▸ Records from a data collection:
__________________________________________________
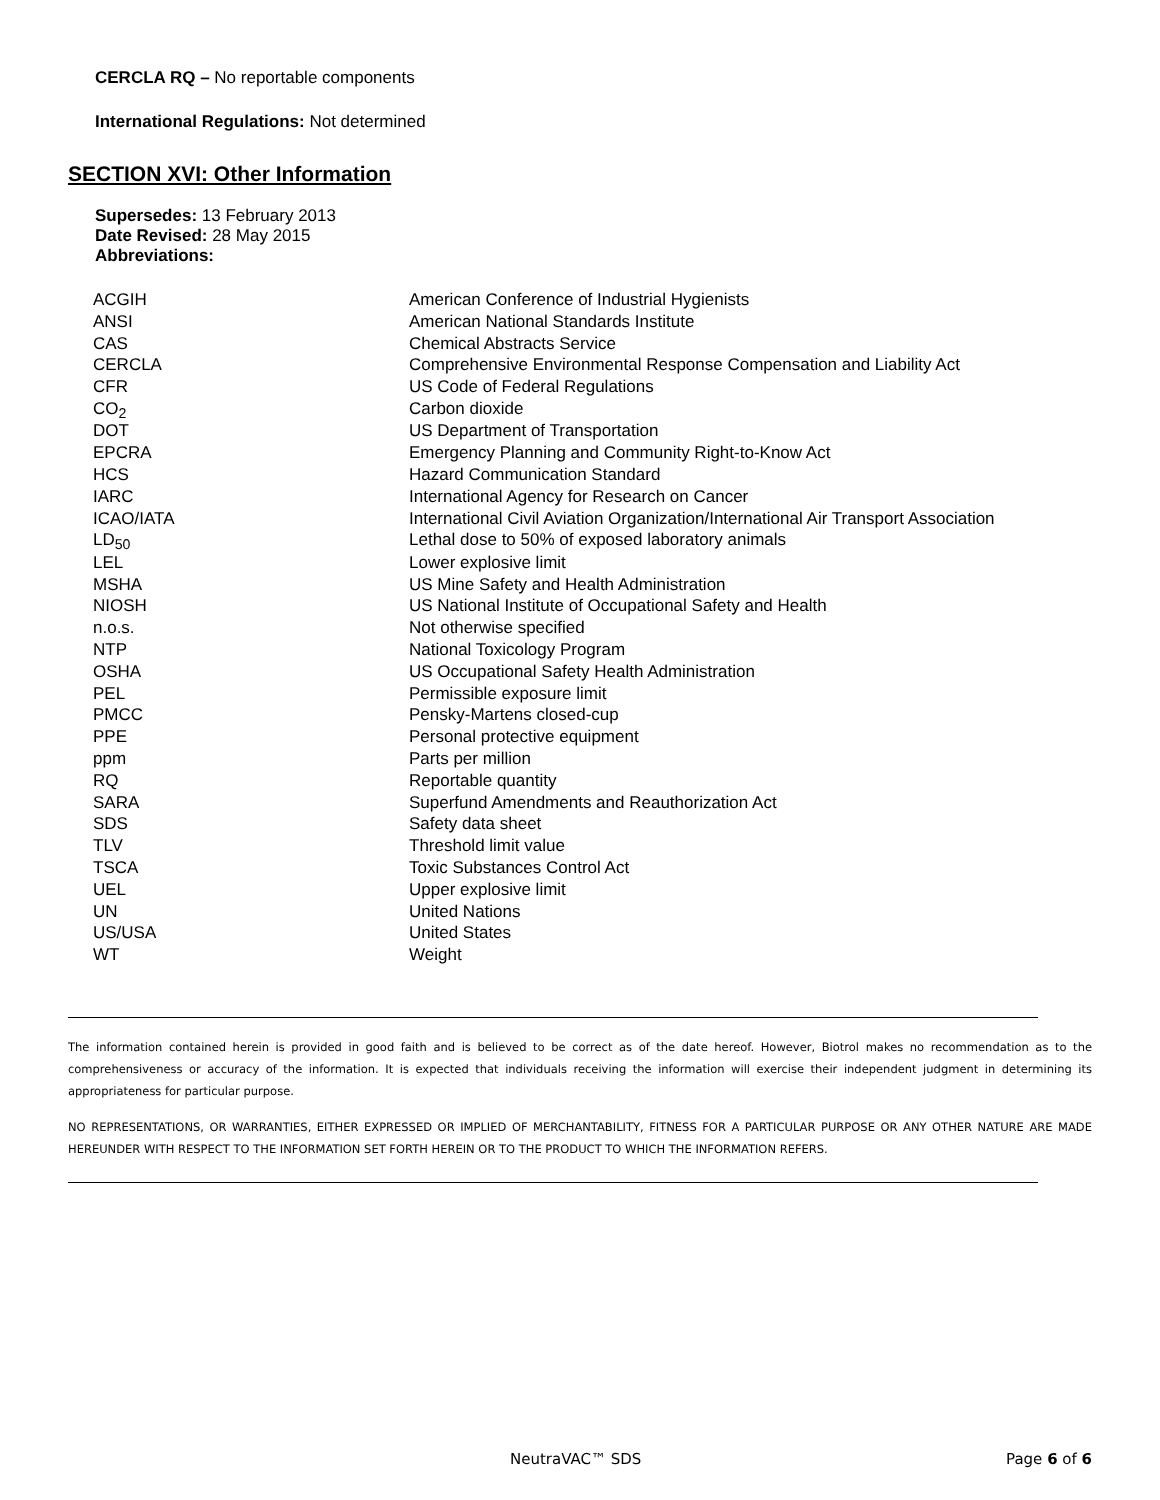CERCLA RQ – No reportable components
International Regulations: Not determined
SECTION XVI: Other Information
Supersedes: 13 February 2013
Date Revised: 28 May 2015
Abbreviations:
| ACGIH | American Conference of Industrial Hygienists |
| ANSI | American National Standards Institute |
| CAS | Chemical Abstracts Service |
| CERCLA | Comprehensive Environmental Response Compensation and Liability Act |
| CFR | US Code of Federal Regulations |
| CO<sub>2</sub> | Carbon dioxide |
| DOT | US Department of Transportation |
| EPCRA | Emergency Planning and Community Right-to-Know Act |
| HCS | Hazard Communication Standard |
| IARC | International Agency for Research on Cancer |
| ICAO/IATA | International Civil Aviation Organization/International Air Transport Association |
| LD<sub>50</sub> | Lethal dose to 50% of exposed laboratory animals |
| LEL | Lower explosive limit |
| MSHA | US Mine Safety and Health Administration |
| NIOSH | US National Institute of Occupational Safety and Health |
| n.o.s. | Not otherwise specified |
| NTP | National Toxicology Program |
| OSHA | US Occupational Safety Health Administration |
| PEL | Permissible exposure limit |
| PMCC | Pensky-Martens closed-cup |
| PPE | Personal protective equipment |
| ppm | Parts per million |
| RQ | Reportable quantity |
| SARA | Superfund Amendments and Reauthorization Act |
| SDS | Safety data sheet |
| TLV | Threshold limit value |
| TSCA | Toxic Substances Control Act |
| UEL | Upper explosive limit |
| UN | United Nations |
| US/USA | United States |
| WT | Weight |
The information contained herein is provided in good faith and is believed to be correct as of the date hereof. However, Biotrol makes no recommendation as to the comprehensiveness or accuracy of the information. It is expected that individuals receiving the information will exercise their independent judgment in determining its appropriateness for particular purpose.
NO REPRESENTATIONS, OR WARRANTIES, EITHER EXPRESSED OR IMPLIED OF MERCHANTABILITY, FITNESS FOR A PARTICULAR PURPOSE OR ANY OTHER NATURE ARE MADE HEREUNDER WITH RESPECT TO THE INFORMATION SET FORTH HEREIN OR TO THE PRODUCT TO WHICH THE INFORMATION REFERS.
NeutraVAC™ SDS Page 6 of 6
__________________________________________________
▸ TASK TO CARRY OUT: In the records above, take every line from the opening one through the line with "Federal Regulations |" and repeat it exactly; pictures are not part of the copy.

▸ ANSWER FOR THE TASK:
CERCLA RQ – No reportable components
International Regulations: Not determined
SECTION XVI: Other Information
Supersedes: 13 February 2013
Date Revised: 28 May 2015
Abbreviations:
| ACGIH | American Conference of Industrial Hygienists |
| ANSI | American National Standards Institute |
| CAS | Chemical Abstracts Service |
| CERCLA | Comprehensive Environmental Response Compensation and Liability Act |
| CFR | US Code of Federal Regulations |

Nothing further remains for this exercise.